The cytosolic isoenzyme of 3‐deoxy‐D‐arabino‐heptulosonate 7‐phosphate synthase in Spinacia oleracea and other higher plants: extreme substrate ambiguity and other properties

Abstract

The cytosolic isoenzyme of 3‐deoxy‐D‐arabino‐heptulosonate 7‐phosphate (DAHP) synthase (DS‐Co: EC 4.1.2.15) in Spinacia oleracea, Solanum tubersosum and many other higher plants was found to use a diversity of substrates. Diose (glycolaldehyde), triose (D‐glyceraldehyde, L‐glyceraldehyde and DL‐glyceraldehyde 3‐phosphate), tetrose (D‐erythrose, L‐erythrose, D‐erythrose 4‐phosphate, D‐threose and L‐threose), and pentose (D‐ribose 5‐phosphate and D‐arabinose 5‐phosphate) were utilized in combination with phosphoenolpyruvate (PEP) to make the corresponding 2‐keto‐3‐deoxy sugar acids. Glyoxylate was also utilized by DS‐Co. Glycoladehyde exhibited the highest reaction velocity when substrates were tested at 3 mM concentrations. Pentoses were poor substrates except when phsophorylated, an effect which is probably due to an increased fraction of the molecules being in the open‐chain form. Little stereoselective discrimination exists since comparable velocities were demonstrated with the D and L isomers of glyceraldehyde, erythrose or threose. The enzyme is not a reversible aldolase since pyruvate failed to substitute for PEP. The use of D‐erythrose 4‐phsophate or glycolaldehyde resulted in Km values of 1.95 mM and 8.60 mM, respectively. However, glycolaldehyde exhibited the largest VmaxKm ratio, suggesting a greater catalytic efficiency for this substrate.
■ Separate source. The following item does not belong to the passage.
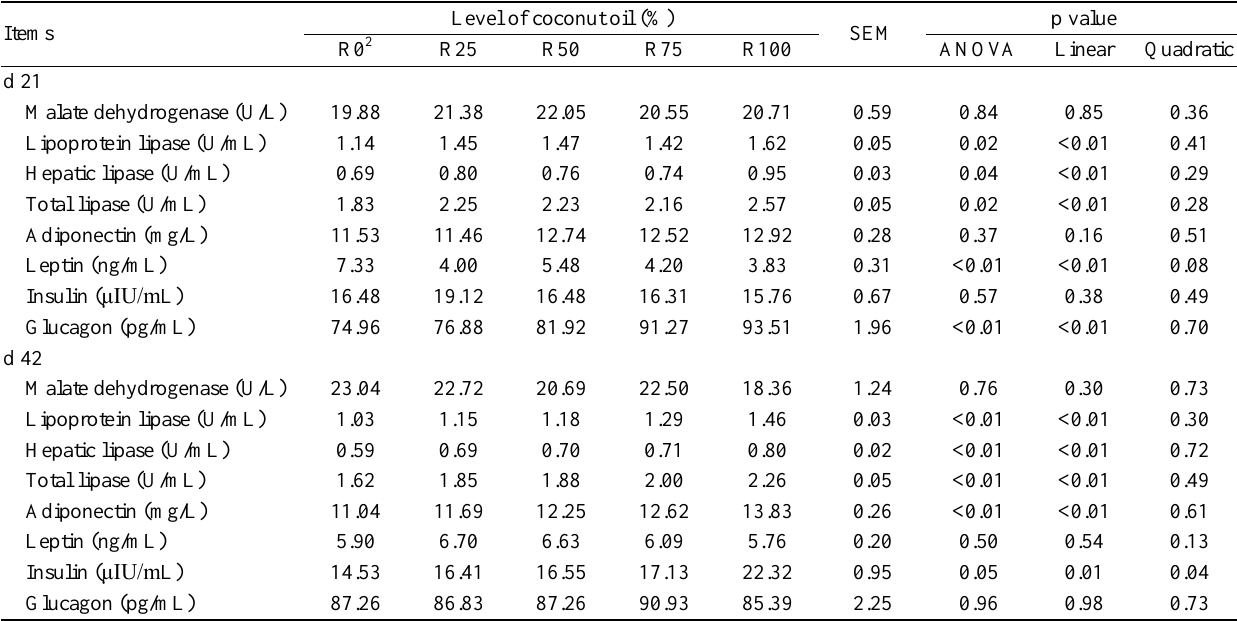
Table 5. Effect of dietary coconut oil as a medium-chain fatty acid (MCFA) source on serum enzyme activity, adipocytokines and metabolic hormones of broilers 1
Glycolaldehyde is an ideal substrate for inexpensive assays of DS‐Co that are absolutely selective in the presence of two other plant enzymes which also utilize erythrose 4‐phosphate and PEP. The spinach DS‐Co enzymes required divalent metals for activity. The presence of 20 mM Mg2+, 1 mM Co2+ and 1 mM Mn2+ yielded relative activities of 100, 70 and 15, respectively. The pH optimum was 9.5 and temperature optimum for activity was 49°C. The molecular masses of DS‐Co from spinach, tobacco and pea were all in the range of 400 kDa. The possible roles of DS‐Co in biosynthesis of α‐ketoglutarate and aromatic amino acids, in biosynthesis of components of cell wall and phytotoxin, and in acting as a sink for 2‐and 3‐carbon sugars are discussed.